Parks & Trails New York
- Formation: 1985; 41 years ago
- Type: Nonprofit
- Tax ID no.: 14-1753475
- Legal status: 501(c)(3)
- Headquarters: Albany, New York
- Board Chair: Jeffrey P. Bender
- Executive Director: Paul Steely White
- Website: https://www.ptny.org/
- Formerly called: New York Parks and Conservation Association

= Parks & Trails New York =

Parks & Trails New York is New York's leading statewide advocate for parks and trails, dedicated since 1985 to improving our health, economy, and quality of life through the use and enjoyment of green space.

As the leading statewide voice for parks, Parks & Trails New York launched its Campaign for Parks in 2006 with the release of a highly acclaimed report, Parks at a Turning Point – Restoring and enhancing New York’s state park system, which first raised the alarm that New York's park facilities and infrastructure were aging and deteriorating. PTNY's subsequent report, The NYS Park System: An Economic Asset to the Empire State, served as the foundation for its aggressive grassroots organizing and activation of grassroots park Friends groups, which convinced the New York State Legislature to keep parks open in 2010 in the face of draconian proposed budget cuts.

To improve and enhance New York's parks and historic sites and bring visibility to the entire park system and its needs, PTNY launched the annual I Love My Park Day, in which volunteers from across the state participate in cleanup, improvement, and beautification events at New York State parks and historic sites. In collaboration with New York State Office of Parks, Recreation and Historic Preservation (OPRHP) this event will run on a statewide level, providing outreach, promotion, technical assistance and how-to organizer's kits for friends groups to use for their individual events. Friends groups and park staff will oversee cleanup, improvement and beautification projects and work with volunteers. The first annual I Love My Park Day was held on May 5, 2012, where thousands of volunteers, including NYS Governor Andrew Cuomo, helped carry out site improvement projects at more than 40 state parks. In addition, PTNY continues to connect with local friends groups to create a state-wide network of park advocates and supporters. The You Gotta Have Friends newsletter gives updates about parks throughout the state and is designed for friends of the NYS park system.

Another of Parks & Trails New York's priority initiatives is the development and promotion of a statewide network of multi-use trails. As part of this effort, under its Healthy Trails, Healthy People program, PTNY has worked with hundreds of local groups and municipalities interested in creating, supporting, and promoting local multi-use trails. PTNY also founded and spearheads the Statewide Trails Coalition, which advocates for increased funding and supportive public policies for community trails and the statewide trails network.

As part of its technical assistance to grassroots park and trail groups, PTNY's Growing the Grassroots program provides capacity-building grants to groups interested in strengthening their outreach, communications, membership development, or fundraising.

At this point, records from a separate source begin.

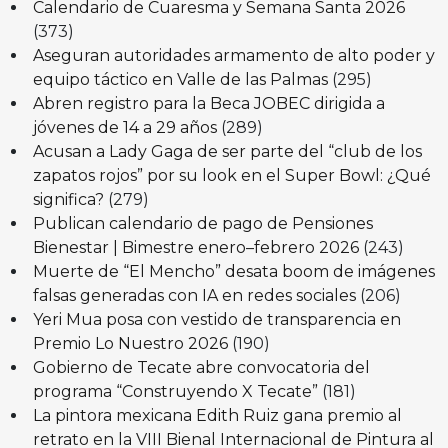
Calendario de Cuaresma y Semana Santa 2026
(373)
Aseguran autoridades armamento de alto poder y
equipo táctico en Valle de las Palmas
(295)
Abren registro para la Beca JOBEC dirigida a
jóvenes de 14 a 29 años
(289)
Acusan a Lady Gaga de ser parte del “club de los
zapatos rojos” por su look en el Super Bowl: ¿Qué
significa?
(279)
Publican calendario de pago de Pensiones
Bienestar | Bimestre enero–febrero 2026
(243)
Muerte de “El Mencho” desata boom de imágenes
falsas generadas con IA en redes sociales
(206)
Yeri Mua posa con vestido de transparencia en
Premio Lo Nuestro 2026
(190)
Gobierno de Tecate abre convocatoria del
programa “Construyendo X Tecate”
(181)
La pintora mexicana Edith Ruiz gana premio al
retrato en la VIII Bienal Internacional de Pintura al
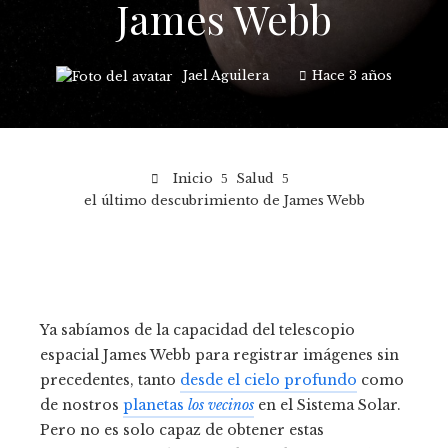
James Webb
Jael Aguilera
Hace 3 años
Inicio
Salud
el último descubrimiento de James Webb
Ya sabíamos de la capacidad del telescopio
espacial James Webb para registrar imágenes sin
precedentes, tanto
desde el cielo profundo
como
de nostros
planetas
los vecinos
en el Sistema Solar.
Pero no es solo capaz de obtener estas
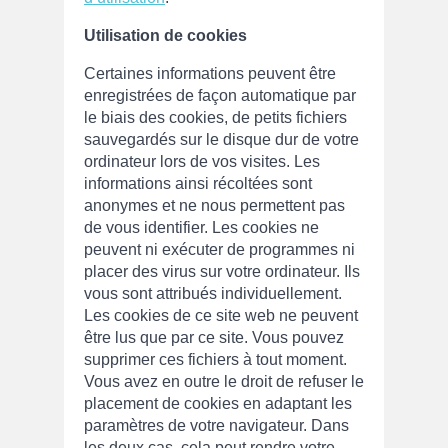
Utilisation de cookies
Certaines informations peuvent être
enregistrées de façon automatique par
le biais des cookies, de petits fichiers
sauvegardés sur le disque dur de votre
ordinateur lors de vos visites. Les
informations ainsi récoltées sont
anonymes et ne nous permettent pas
de vous identifier. Les cookies ne
peuvent ni exécuter de programmes ni
placer des virus sur votre ordinateur. Ils
vous sont attribués individuellement.
Les cookies de ce site web ne peuvent
être lus que par ce site. Vous pouvez
supprimer ces fichiers à tout moment.
Vous avez en outre le droit de refuser le
placement de cookies en adaptant les
paramètres de votre navigateur. Dans
les deux cas, cela peut rendre votre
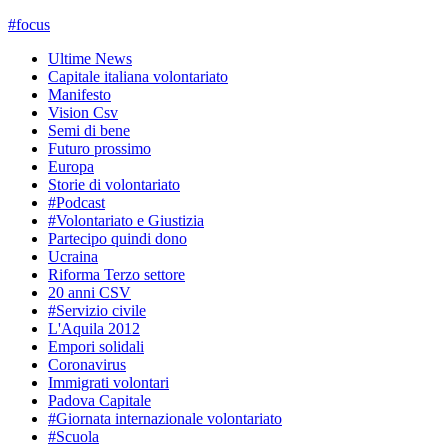
#
focus
Ultime News
Capitale italiana volontariato
Manifesto
Vision Csv
Semi di bene
Futuro prossimo
Europa
Storie di volontariato
#Podcast
#Volontariato e Giustizia
Partecipo quindi dono
Ucraina
Riforma Terzo settore
20 anni CSV
#Servizio civile
L'Aquila 2012
Empori solidali
Coronavirus
Immigrati volontari
Padova Capitale
#Giornata internazionale volontariato
#Scuola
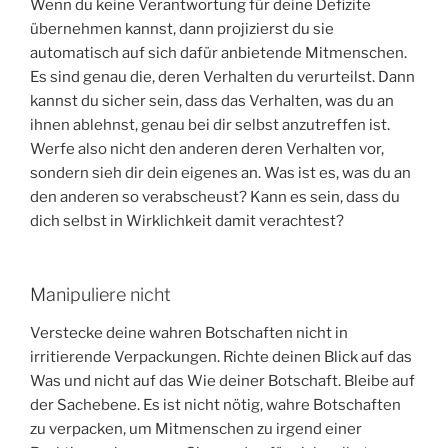
Wenn du keine Verantwortung für deine Defizite
übernehmen kannst, dann projizierst du sie
automatisch auf sich dafür anbietende Mitmenschen.
Es sind genau die, deren Verhalten du verurteilst. Dann
kannst du sicher sein, dass das Verhalten, was du an
ihnen ablehnst, genau bei dir selbst anzutreffen ist.
Werfe also nicht den anderen deren Verhalten vor,
sondern sieh dir dein eigenes an. Was ist es, was du an
den anderen so verabscheust? Kann es sein, dass du
dich selbst in Wirklichkeit damit verachtest?
Manipuliere nicht
Verstecke deine wahren Botschaften nicht in
irritierende Verpackungen. Richte deinen Blick auf das
Was und nicht auf das Wie deiner Botschaft. Bleibe auf
der Sachebene. Es ist nicht nötig, wahre Botschaften
zu verpacken, um Mitmenschen zu irgend einer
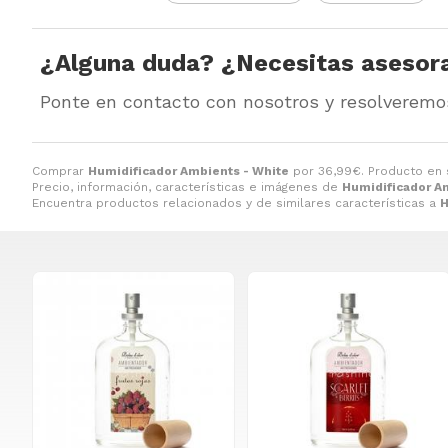
¿Alguna duda? ¿Necesitas asesor
Ponte en contacto con nosotros y resolveremo
Comprar
Humidificador Ambients - White
por
36,99
€
. Producto en 
Precio, información, características e imágenes de
Humidificador A
Encuentra productos relacionados y de similares características a
H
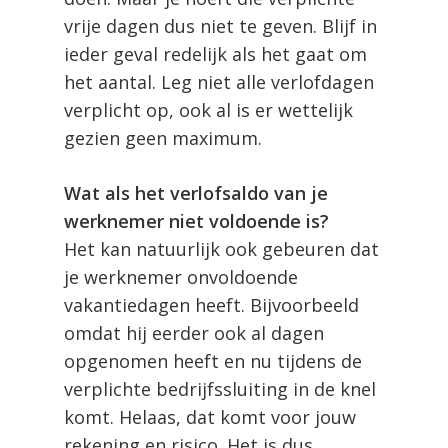
vrije dagen dus niet te geven. Blijf in
ieder geval redelijk als het gaat om
het aantal. Leg niet alle verlofdagen
verplicht op, ook al is er wettelijk
gezien geen maximum.
Wat als het verlofsaldo van je
werknemer niet voldoende is?
Het kan natuurlijk ook gebeuren dat
je werknemer onvoldoende
vakantiedagen heeft. Bijvoorbeeld
omdat hij eerder ook al dagen
opgenomen heeft en nu tijdens de
verplichte bedrijfssluiting in de knel
komt. Helaas, dat komt voor jouw
rekening en risico. Het is dus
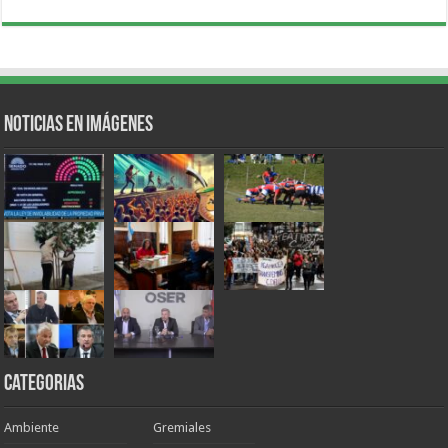
Noticias en Imágenes
Categorias
Ambiente
Gremiales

Since 1998, Parks & Trails New York has been working in partnership with the New York State Canal Corporation to help communities along the 524-mile NYS Canal System organize, plan, and develop the Canalway Trail and to build awareness of the Erie Canal corridor as a premier destination for bicyclists and other outdoor enthusiasts. A new report from PTNY and the Canalway Trails Association New York (CTANY), Closing the Gaps: A Progress Report on the Erie Canalway Trail, cites the progress being made to close the five remaining gaps in the 365-mile canalway trail. PTNY's campaign to Close the Gaps, endorsed by Senator Kirsten Gillibrand in the fall of 2010, has generated dramatically renewed interest in completing the trail among citizens, community leaders, and elected officials at all levels of government. Also, PTNY publishes a Canalway Trail Times newsletter, giving updates and information surrounding the Canalway Trail.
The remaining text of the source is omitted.